*** ENTRIES PROVIDED
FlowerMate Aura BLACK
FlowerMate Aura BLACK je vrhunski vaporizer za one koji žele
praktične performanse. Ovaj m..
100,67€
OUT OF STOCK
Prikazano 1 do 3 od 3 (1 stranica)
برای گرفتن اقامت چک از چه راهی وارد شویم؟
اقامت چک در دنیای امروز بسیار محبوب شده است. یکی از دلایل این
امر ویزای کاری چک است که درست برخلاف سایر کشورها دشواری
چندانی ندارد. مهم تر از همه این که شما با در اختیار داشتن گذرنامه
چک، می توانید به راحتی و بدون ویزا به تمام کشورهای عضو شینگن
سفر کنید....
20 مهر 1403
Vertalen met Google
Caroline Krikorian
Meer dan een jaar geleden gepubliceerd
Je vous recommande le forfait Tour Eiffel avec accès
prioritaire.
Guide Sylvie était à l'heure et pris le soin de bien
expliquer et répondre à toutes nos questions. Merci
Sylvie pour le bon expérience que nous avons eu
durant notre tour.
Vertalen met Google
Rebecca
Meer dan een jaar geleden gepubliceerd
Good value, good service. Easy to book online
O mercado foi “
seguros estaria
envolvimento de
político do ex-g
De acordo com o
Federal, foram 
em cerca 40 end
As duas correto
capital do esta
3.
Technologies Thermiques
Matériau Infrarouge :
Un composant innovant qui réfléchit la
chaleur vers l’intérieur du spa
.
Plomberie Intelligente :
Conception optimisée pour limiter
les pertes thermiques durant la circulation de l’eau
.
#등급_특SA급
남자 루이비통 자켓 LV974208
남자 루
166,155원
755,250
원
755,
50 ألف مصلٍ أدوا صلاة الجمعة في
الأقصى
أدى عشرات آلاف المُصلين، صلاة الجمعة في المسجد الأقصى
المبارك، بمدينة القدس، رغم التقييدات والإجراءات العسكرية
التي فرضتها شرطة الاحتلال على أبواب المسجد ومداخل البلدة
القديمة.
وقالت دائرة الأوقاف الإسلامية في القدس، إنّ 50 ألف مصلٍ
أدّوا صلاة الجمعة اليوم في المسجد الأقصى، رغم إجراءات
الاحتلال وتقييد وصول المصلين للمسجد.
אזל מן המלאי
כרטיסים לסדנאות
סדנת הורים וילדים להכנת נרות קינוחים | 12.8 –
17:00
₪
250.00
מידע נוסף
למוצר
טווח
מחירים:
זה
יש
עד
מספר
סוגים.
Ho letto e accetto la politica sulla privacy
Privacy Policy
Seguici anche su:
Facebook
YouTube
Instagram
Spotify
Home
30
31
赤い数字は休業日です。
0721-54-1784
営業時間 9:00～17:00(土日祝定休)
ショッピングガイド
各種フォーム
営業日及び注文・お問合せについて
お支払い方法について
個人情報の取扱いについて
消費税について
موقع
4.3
******
- **WORK REQUEST**
Every record, copied exactly, is the expected answer.

- **OUTPUT FOR THIS TASK**
FlowerMate Aura BLACK
FlowerMate Aura BLACK je vrhunski vaporizer za one koji žele
praktične performanse. Ovaj m..
100,67€
OUT OF STOCK
Prikazano 1 do 3 od 3 (1 stranica)
برای گرفتن اقامت چک از چه راهی وارد شویم؟
اقامت چک در دنیای امروز بسیار محبوب شده است. یکی از دلایل این
امر ویزای کاری چک است که درست برخلاف سایر کشورها دشواری
چندانی ندارد. مهم تر از همه این که شما با در اختیار داشتن گذرنامه
چک، می توانید به راحتی و بدون ویزا به تمام کشورهای عضو شینگن
سفر کنید....
20 مهر 1403
Vertalen met Google
Caroline Krikorian
Meer dan een jaar geleden gepubliceerd
Je vous recommande le forfait Tour Eiffel avec accès
prioritaire.
Guide Sylvie était à l'heure et pris le soin de bien
expliquer et répondre à toutes nos questions. Merci
Sylvie pour le bon expérience que nous avons eu
durant notre tour.
Vertalen met Google
Rebecca
Meer dan een jaar geleden gepubliceerd
Good value, good service. Easy to book online
O mercado foi “
seguros estaria
envolvimento de
político do ex-g
De acordo com o
Federal, foram 
em cerca 40 end
As duas correto
capital do esta
3.
Technologies Thermiques
Matériau Infrarouge :
Un composant innovant qui réfléchit la
chaleur vers l’intérieur du spa
.
Plomberie Intelligente :
Conception optimisée pour limiter
les pertes thermiques durant la circulation de l’eau
.
#등급_특SA급
남자 루이비통 자켓 LV974208
남자 루
166,155원
755,250
원
755,
50 ألف مصلٍ أدوا صلاة الجمعة في
الأقصى
أدى عشرات آلاف المُصلين، صلاة الجمعة في المسجد الأقصى
المبارك، بمدينة القدس، رغم التقييدات والإجراءات العسكرية
التي فرضتها شرطة الاحتلال على أبواب المسجد ومداخل البلدة
القديمة.
وقالت دائرة الأوقاف الإسلامية في القدس، إنّ 50 ألف مصلٍ
أدّوا صلاة الجمعة اليوم في المسجد الأقصى، رغم إجراءات
الاحتلال وتقييد وصول المصلين للمسجد.
אזל מן המלאי
כרטיסים לסדנאות
סדנת הורים וילדים להכנת נרות קינוחים | 12.8 –
17:00
₪
250.00
מידע נוסף
למוצר
טווח
מחירים:
זה
יש
עד
מספר
סוגים.
Ho letto e accetto la politica sulla privacy
Privacy Policy
Seguici anche su:
Facebook
YouTube
Instagram
Spotify
Home
30
31
赤い数字は休業日です。
0721-54-1784
営業時間 9:00～17:00(土日祝定休)
ショッピングガイド
各種フォーム
営業日及び注文・お問合せについて
お支払い方法について
個人情報の取扱いについて
消費税について
موقع
4.3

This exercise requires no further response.